Elisabeth conta que o ex-marido, Sérgio da Silva, dono de certidão de nascimento e carteira de
identidade, conseguiu tirar o atestado de óbito só com os dados dele. "Ficaram com pena porque a
gente tinha de enterrar a coitadinha. Mas nunca conseguimos registrar as crianças só com a certidão do pai. A que morreu teve
mais sorte, pelo menos teve um
documento na vidinha dela", diz.
Ela afirma que, para dar à luz os
cinco filhos, conseguiu se internar
em hospitais públicos, mesmo
sem documentos.

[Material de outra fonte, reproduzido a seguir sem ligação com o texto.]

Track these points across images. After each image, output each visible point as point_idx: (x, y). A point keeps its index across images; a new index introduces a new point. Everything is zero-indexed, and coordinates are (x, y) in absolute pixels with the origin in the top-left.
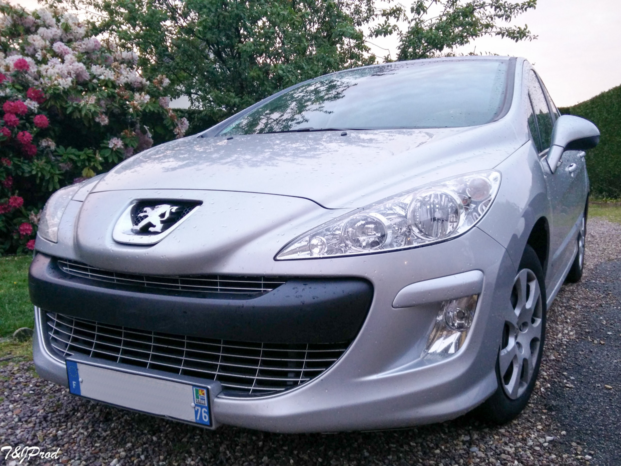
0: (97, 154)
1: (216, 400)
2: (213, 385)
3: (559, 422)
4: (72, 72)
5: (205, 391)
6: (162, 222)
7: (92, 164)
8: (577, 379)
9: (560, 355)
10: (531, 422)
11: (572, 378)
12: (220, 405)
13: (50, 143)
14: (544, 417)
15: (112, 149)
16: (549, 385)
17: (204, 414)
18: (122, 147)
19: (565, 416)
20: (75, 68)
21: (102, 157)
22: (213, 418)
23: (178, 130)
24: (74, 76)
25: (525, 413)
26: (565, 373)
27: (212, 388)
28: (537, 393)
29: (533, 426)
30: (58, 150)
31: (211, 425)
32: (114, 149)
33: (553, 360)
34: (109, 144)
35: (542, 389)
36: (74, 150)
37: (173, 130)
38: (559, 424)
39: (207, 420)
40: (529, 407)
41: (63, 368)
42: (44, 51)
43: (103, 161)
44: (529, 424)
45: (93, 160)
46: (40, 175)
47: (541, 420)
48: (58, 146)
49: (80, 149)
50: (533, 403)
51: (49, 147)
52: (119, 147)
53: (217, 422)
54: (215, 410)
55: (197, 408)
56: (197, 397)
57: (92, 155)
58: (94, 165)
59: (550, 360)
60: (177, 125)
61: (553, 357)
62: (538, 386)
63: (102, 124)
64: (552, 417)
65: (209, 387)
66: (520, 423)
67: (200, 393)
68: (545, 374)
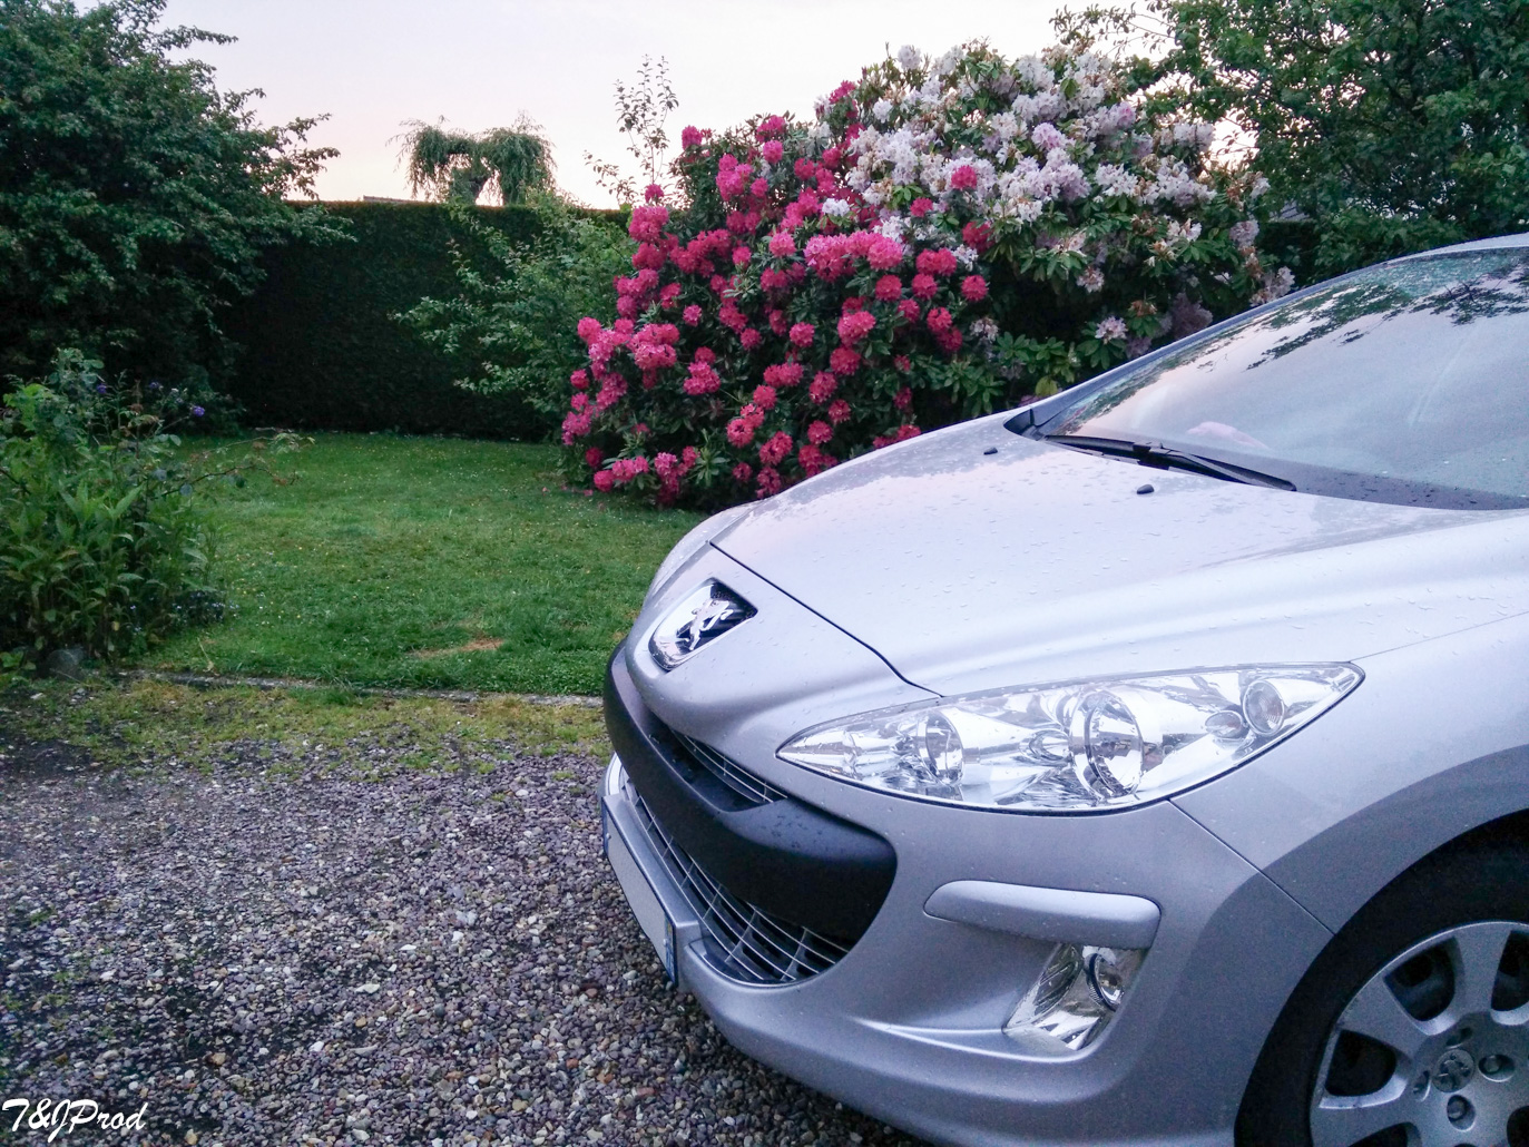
0: (1072, 350)
4: (1054, 185)
7: (1056, 371)
13: (988, 327)
15: (1100, 341)
18: (1124, 336)
20: (1062, 175)
21: (1078, 357)
24: (1055, 194)
30: (1000, 341)
32: (1105, 342)
34: (1097, 329)
36: (1028, 342)
42: (1014, 146)
43: (1079, 363)
45: (1059, 362)
46: (957, 388)
48: (1001, 333)
49: (1041, 341)
51: (986, 335)
55: (667, 949)
57: (1060, 353)
58: (1060, 372)
60: (1263, 286)
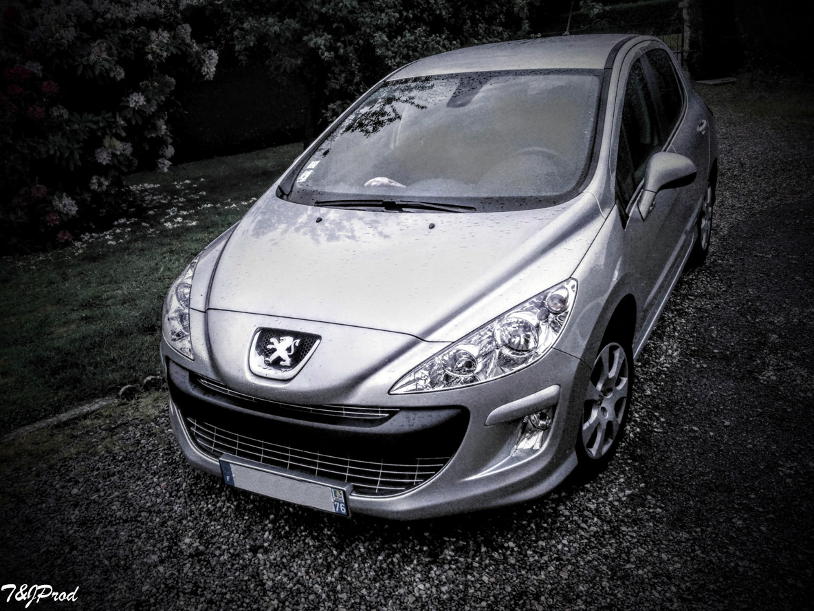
0: (118, 116)
1: (350, 497)
2: (347, 487)
3: (641, 474)
5: (342, 492)
6: (290, 356)
7: (114, 130)
8: (666, 422)
9: (656, 388)
10: (615, 475)
11: (662, 420)
12: (353, 501)
13: (62, 111)
14: (627, 469)
15: (134, 108)
16: (638, 430)
17: (341, 508)
18: (145, 103)
19: (646, 467)
21: (124, 120)
22: (349, 510)
23: (206, 70)
24: (75, 19)
25: (611, 465)
26: (656, 414)
27: (348, 489)
28: (626, 439)
29: (616, 480)
30: (72, 118)
31: (348, 515)
32: (137, 108)
33: (648, 396)
34: (128, 101)
35: (631, 435)
36: (90, 117)
37: (200, 69)
38: (640, 476)
39: (344, 512)
40: (616, 456)
41: (216, 465)
43: (126, 125)
44: (613, 477)
45: (114, 125)
46: (58, 153)
47: (623, 472)
48: (71, 114)
49: (97, 114)
50: (620, 452)
51: (62, 116)
52: (141, 104)
53: (352, 512)
54: (351, 505)
55: (335, 503)
56: (336, 496)
57: (113, 120)
58: (116, 131)
59: (645, 396)
60: (204, 61)
61: (648, 392)
62: (628, 432)
63: (118, 79)
64: (635, 468)
65: (344, 489)
66: (605, 476)
67: (338, 492)
68: (637, 415)
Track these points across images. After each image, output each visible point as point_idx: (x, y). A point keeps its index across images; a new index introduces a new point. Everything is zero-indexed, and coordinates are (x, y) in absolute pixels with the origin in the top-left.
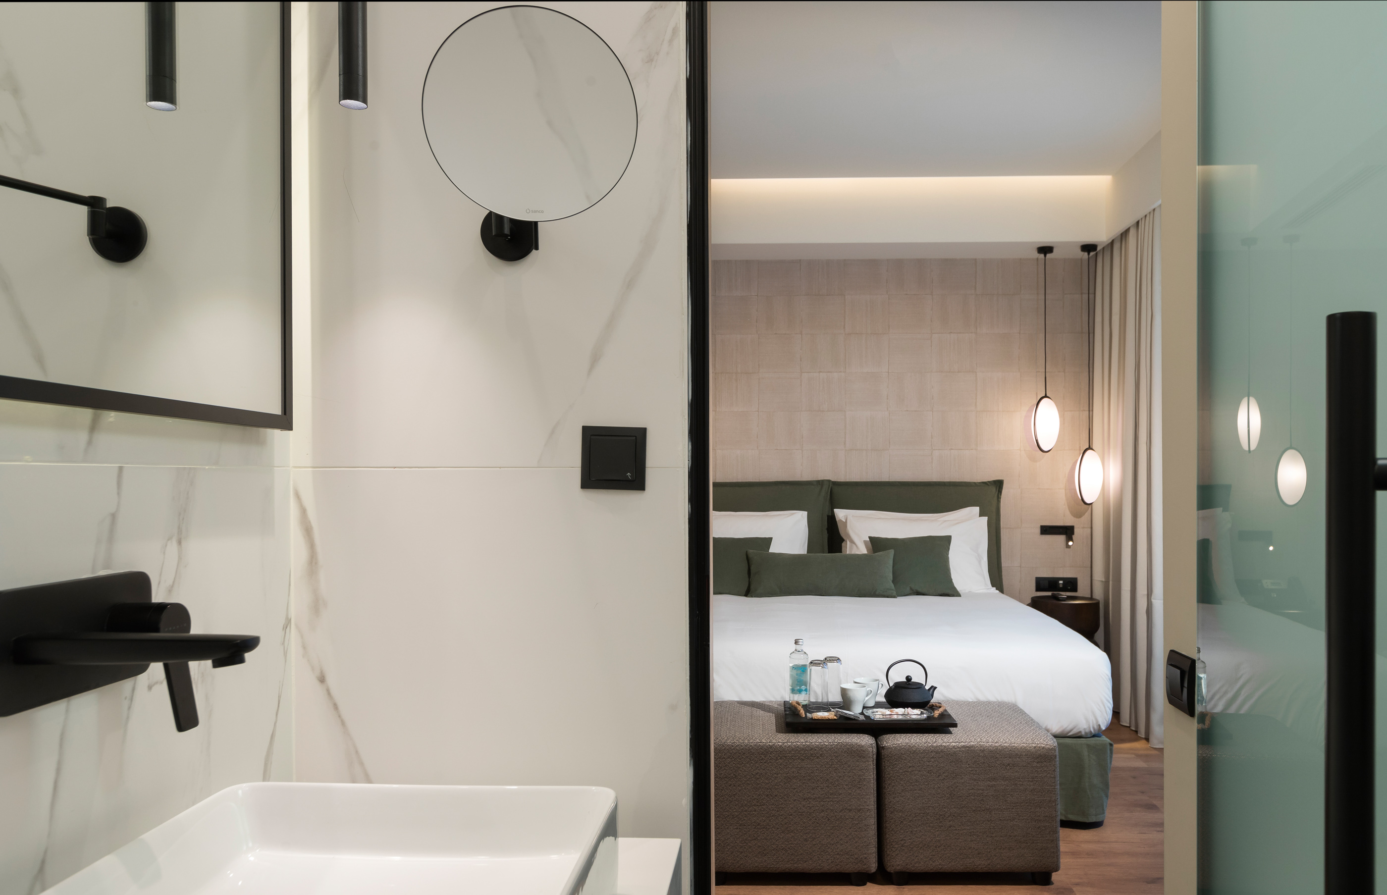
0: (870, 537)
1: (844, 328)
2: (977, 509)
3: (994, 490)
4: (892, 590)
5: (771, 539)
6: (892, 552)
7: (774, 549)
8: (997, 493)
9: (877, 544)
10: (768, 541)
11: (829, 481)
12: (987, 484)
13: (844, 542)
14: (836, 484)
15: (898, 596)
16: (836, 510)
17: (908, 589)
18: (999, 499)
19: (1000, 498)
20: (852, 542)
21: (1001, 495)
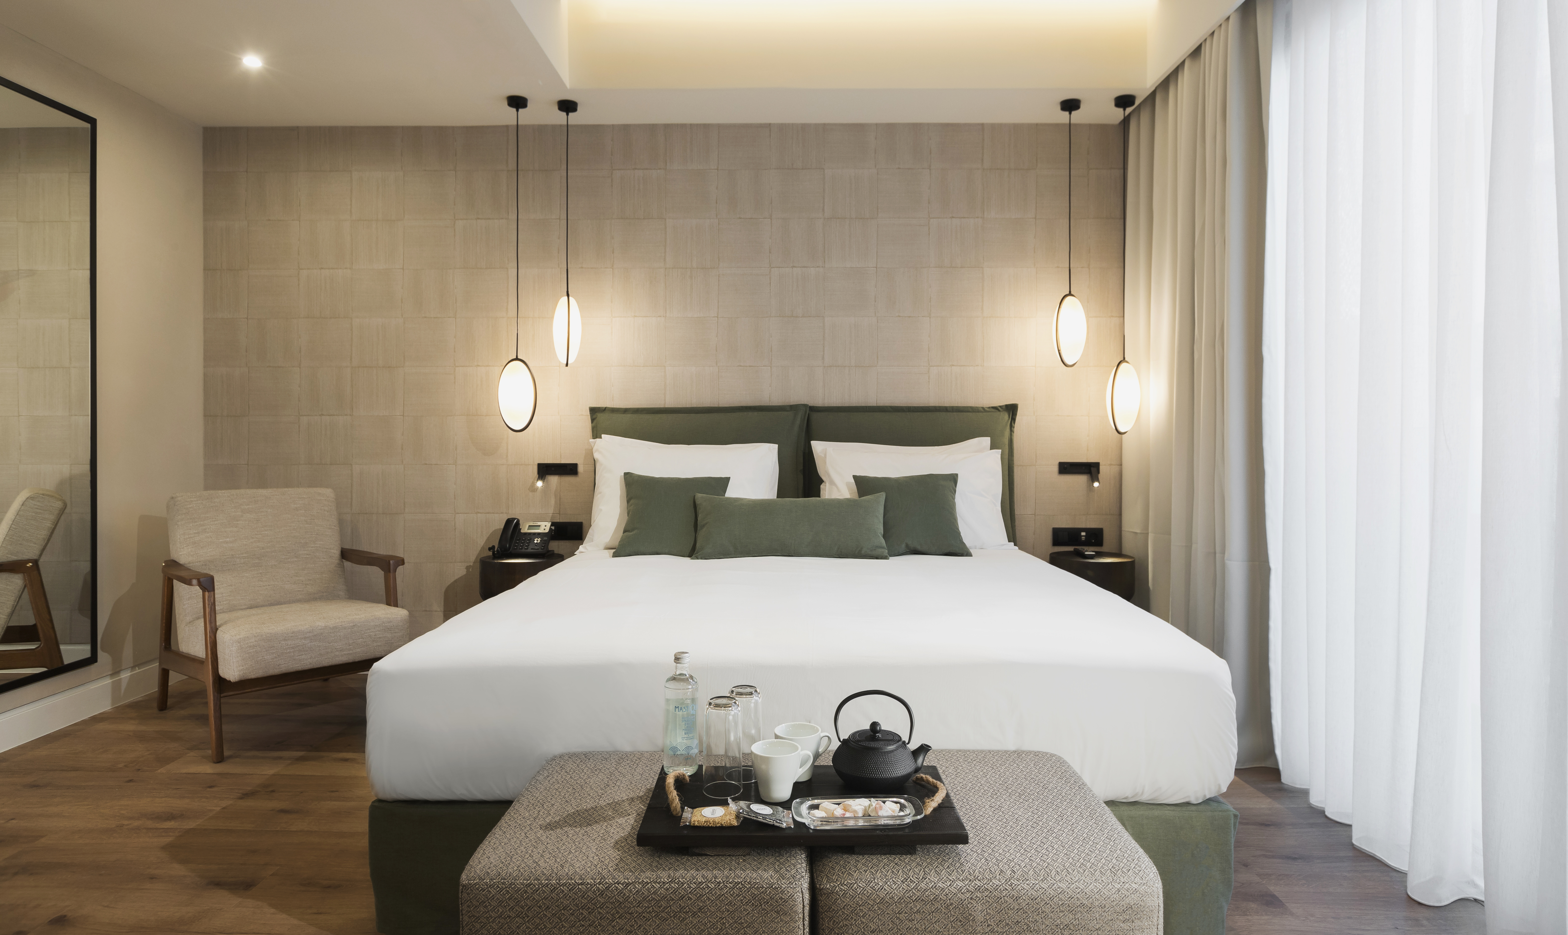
0: (855, 477)
1: (823, 210)
2: (987, 441)
3: (1005, 416)
4: (883, 548)
5: (727, 480)
6: (882, 496)
7: (732, 492)
8: (1010, 420)
9: (864, 485)
10: (723, 483)
11: (805, 406)
12: (999, 410)
13: (823, 484)
14: (813, 409)
15: (891, 556)
16: (814, 443)
17: (903, 546)
18: (1012, 428)
19: (1014, 427)
20: (832, 483)
21: (1014, 423)
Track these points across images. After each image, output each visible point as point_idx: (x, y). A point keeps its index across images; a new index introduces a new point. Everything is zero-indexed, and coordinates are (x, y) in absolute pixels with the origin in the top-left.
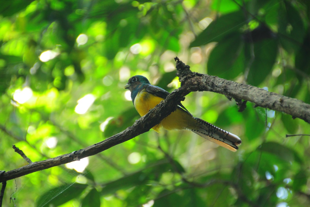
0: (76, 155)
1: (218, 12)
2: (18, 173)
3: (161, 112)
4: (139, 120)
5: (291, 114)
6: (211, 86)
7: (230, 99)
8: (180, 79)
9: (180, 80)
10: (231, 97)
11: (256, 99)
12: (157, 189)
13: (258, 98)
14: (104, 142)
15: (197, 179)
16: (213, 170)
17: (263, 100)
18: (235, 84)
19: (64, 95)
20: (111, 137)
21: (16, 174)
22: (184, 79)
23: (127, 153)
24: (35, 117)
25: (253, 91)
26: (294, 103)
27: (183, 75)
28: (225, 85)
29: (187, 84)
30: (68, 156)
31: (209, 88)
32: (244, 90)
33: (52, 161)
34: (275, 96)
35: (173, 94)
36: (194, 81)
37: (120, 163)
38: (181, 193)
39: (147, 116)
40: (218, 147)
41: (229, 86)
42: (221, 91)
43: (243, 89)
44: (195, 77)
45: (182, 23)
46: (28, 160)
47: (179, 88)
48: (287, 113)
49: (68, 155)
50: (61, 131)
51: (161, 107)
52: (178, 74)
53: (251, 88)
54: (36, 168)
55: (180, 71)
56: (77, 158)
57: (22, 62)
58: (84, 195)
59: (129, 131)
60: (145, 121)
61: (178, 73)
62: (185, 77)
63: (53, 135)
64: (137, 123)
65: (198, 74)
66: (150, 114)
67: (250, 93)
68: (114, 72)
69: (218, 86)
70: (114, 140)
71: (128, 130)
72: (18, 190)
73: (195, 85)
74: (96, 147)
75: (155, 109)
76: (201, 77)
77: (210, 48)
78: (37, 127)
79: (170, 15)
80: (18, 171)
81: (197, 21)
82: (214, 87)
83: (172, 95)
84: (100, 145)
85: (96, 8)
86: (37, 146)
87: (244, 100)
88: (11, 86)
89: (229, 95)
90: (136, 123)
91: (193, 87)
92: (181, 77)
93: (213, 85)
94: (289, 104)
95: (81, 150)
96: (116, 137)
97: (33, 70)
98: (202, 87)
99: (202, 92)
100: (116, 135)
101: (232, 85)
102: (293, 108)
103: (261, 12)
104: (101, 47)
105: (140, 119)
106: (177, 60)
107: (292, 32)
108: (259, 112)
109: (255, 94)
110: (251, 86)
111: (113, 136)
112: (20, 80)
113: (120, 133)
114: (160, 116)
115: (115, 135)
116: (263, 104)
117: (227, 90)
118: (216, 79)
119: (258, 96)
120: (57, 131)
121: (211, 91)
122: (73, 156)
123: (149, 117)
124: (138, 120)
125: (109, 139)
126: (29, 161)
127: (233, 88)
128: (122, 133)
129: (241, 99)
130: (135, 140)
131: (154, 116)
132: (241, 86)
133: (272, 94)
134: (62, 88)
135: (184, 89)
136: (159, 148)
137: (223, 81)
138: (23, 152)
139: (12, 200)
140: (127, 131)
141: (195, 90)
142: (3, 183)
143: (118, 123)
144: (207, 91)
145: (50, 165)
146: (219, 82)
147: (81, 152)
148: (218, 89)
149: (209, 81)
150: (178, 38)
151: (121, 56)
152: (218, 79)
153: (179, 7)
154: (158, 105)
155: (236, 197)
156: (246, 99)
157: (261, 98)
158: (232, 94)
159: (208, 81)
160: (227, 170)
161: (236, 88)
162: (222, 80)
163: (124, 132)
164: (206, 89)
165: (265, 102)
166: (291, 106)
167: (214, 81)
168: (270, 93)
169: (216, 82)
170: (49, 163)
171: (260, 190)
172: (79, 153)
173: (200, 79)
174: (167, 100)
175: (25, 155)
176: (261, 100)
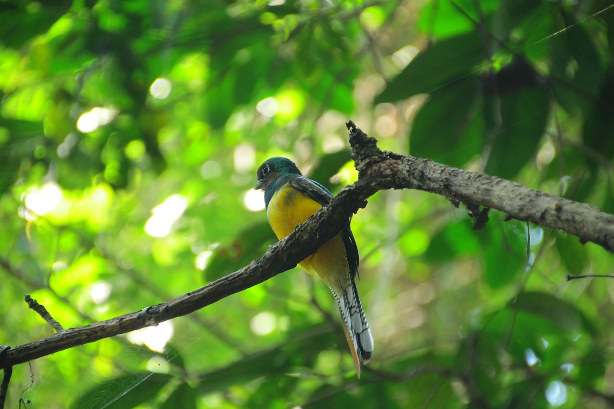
0: (151, 314)
1: (430, 35)
2: (35, 350)
3: (319, 229)
4: (276, 246)
5: (577, 234)
6: (418, 178)
7: (457, 205)
8: (357, 165)
9: (358, 167)
10: (458, 201)
11: (507, 205)
12: (308, 384)
13: (511, 203)
14: (206, 290)
15: (388, 365)
16: (419, 347)
17: (522, 207)
18: (467, 176)
19: (126, 198)
20: (220, 279)
21: (31, 352)
22: (365, 165)
23: (249, 313)
24: (68, 241)
25: (502, 190)
26: (582, 213)
27: (363, 157)
28: (448, 176)
29: (371, 174)
30: (135, 317)
31: (415, 182)
32: (485, 186)
33: (103, 326)
34: (545, 198)
35: (343, 196)
36: (385, 169)
37: (236, 332)
38: (356, 391)
39: (291, 238)
40: (428, 302)
41: (454, 179)
42: (438, 188)
43: (483, 184)
44: (388, 161)
45: (359, 55)
46: (55, 324)
47: (355, 183)
48: (569, 232)
49: (134, 315)
50: (120, 269)
51: (320, 219)
52: (353, 154)
53: (497, 183)
54: (70, 340)
55: (357, 148)
56: (152, 321)
57: (43, 134)
58: (163, 395)
59: (257, 266)
60: (287, 248)
61: (354, 152)
62: (367, 160)
63: (104, 277)
64: (273, 252)
65: (392, 156)
66: (297, 235)
67: (497, 193)
68: (224, 154)
69: (432, 179)
70: (226, 285)
71: (254, 266)
72: (35, 383)
73: (388, 176)
74: (189, 298)
75: (308, 224)
76: (399, 162)
77: (413, 105)
78: (70, 263)
79: (337, 39)
80: (35, 347)
81: (389, 51)
82: (425, 181)
83: (340, 197)
84: (198, 295)
85: (190, 26)
86: (72, 299)
87: (485, 205)
88: (20, 180)
89: (455, 196)
90: (269, 252)
91: (383, 180)
92: (360, 161)
93: (422, 177)
94: (574, 215)
95: (160, 304)
96: (230, 279)
97: (63, 149)
98: (401, 181)
99: (400, 190)
100: (230, 275)
101: (460, 177)
102: (581, 222)
103: (516, 35)
104: (199, 103)
105: (278, 243)
106: (351, 128)
107: (577, 73)
108: (514, 231)
109: (506, 194)
110: (499, 179)
111: (225, 277)
112: (38, 170)
113: (239, 271)
114: (318, 237)
115: (228, 276)
116: (523, 215)
117: (451, 186)
118: (429, 165)
119: (512, 198)
120: (110, 269)
121: (419, 188)
122: (144, 316)
123: (296, 239)
124: (274, 246)
125: (217, 282)
126: (57, 327)
127: (463, 183)
128: (242, 270)
129: (477, 204)
130: (265, 287)
131: (305, 237)
132: (478, 179)
133: (540, 195)
134: (121, 184)
135: (364, 185)
136: (314, 302)
137: (443, 169)
138: (45, 309)
139: (24, 403)
140: (251, 268)
141: (387, 186)
142: (5, 371)
143: (232, 254)
144: (411, 188)
145: (100, 334)
146: (436, 170)
147: (162, 309)
148: (432, 185)
149: (415, 169)
150: (351, 87)
151: (238, 121)
152: (432, 165)
153: (354, 25)
154: (313, 216)
155: (465, 401)
156: (488, 205)
157: (518, 203)
158: (461, 194)
159: (412, 169)
160: (447, 347)
161: (469, 183)
162: (441, 167)
163: (246, 270)
164: (408, 185)
165: (525, 209)
166: (577, 218)
167: (425, 168)
168: (536, 193)
169: (428, 171)
170: (97, 330)
171: (513, 386)
172: (157, 310)
173: (397, 165)
174: (332, 207)
175: (49, 315)
176: (519, 207)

Para retirar as
crianças, precisou da ajuda da irmã, Lúcia, que assinou os termos
de responsabilidade.
Elisabeth nasceu em casa, e ninguém se preocupou em fazer o registro. A mãe, Geralda, também
não tinha certidão de nascimento,
o que dificultou mais a obtenção
do documento da criança. A irmã
de Elisabeth, Lúcia, é filha de outro casamento do pai.
Dirce da Silva, uma tia de Elisabeth que presenciou o nascimento da menina, foi contando os
anos na memória. "Faz 23 anos e
eu me lembro como se fosse hoje.
A falecida [mãe de Elisabeth"
sempre quis uma certidão e nunca conseguiu. Morreu e virou indigente, coitada", diz a tia.
Sem emprego
A artesã e seus filhos são personagens de um Brasil onde miséria
e ignorância se misturam. Sobrevivem sem existir legalmente, dependendo de parentes para qualquer atividade formal.
Elisabeth diz que não consegue
emprego porque ninguém contrata gente sem um documento
sequer. Também não consegue
matricular os filhos na escola,
porque eles não têm certidão de
nascimento.
Ganha R$ 3 por centena de pulseiras que fabrica, revendidas para um estrangeiro que contrata
mão-de-obra no bairro, e consegue tirar até R$ 8 por semana. Do
ex-marido, que deixou o barraco
há uma semana, recebe um pouco
de dinheiro para os filhos. Parentes e vizinhos também ajudam.
Seu estoque de comida se resume a duas cestas básicas, doadas
pela igreja e pela campanha Natal
sem Fome, da Ação da Cidadania
contra a Fome.
"Aqui o que não falta é gente
sem documento, inclusive casos
graves, gente que não tem nem
certidão", afirma a coordenadora
do comitê Servas do Senhor da
Ação da Cidadania, Edir Darieux.
No barraco de pedaços de madeira e chão de barro, um cachorro disputa restos de comida com o
gato. Moscas rondam as crianças
e sobrevoam pedaços de carne
posta ao ar livre para salgar.
O garoto mais novo, Patrick, 2,
está com bronquite e respira com
dificuldade. Chora. Elisabeth
mandou sua outra filha, Janaína,
6, para ser criada pela madrinha.
Os irmãos maiores, Aline, 3, e Edson, 7, se divertem com as visitas.
Aline é a mais sorridente e pergunta por Papai Noel. Ao ver um
lápis, não sabe utilizá-lo para rabiscar. Mastiga-o, come as pontas, arranca a pintura: "Comi tudo, tia, comi tudo".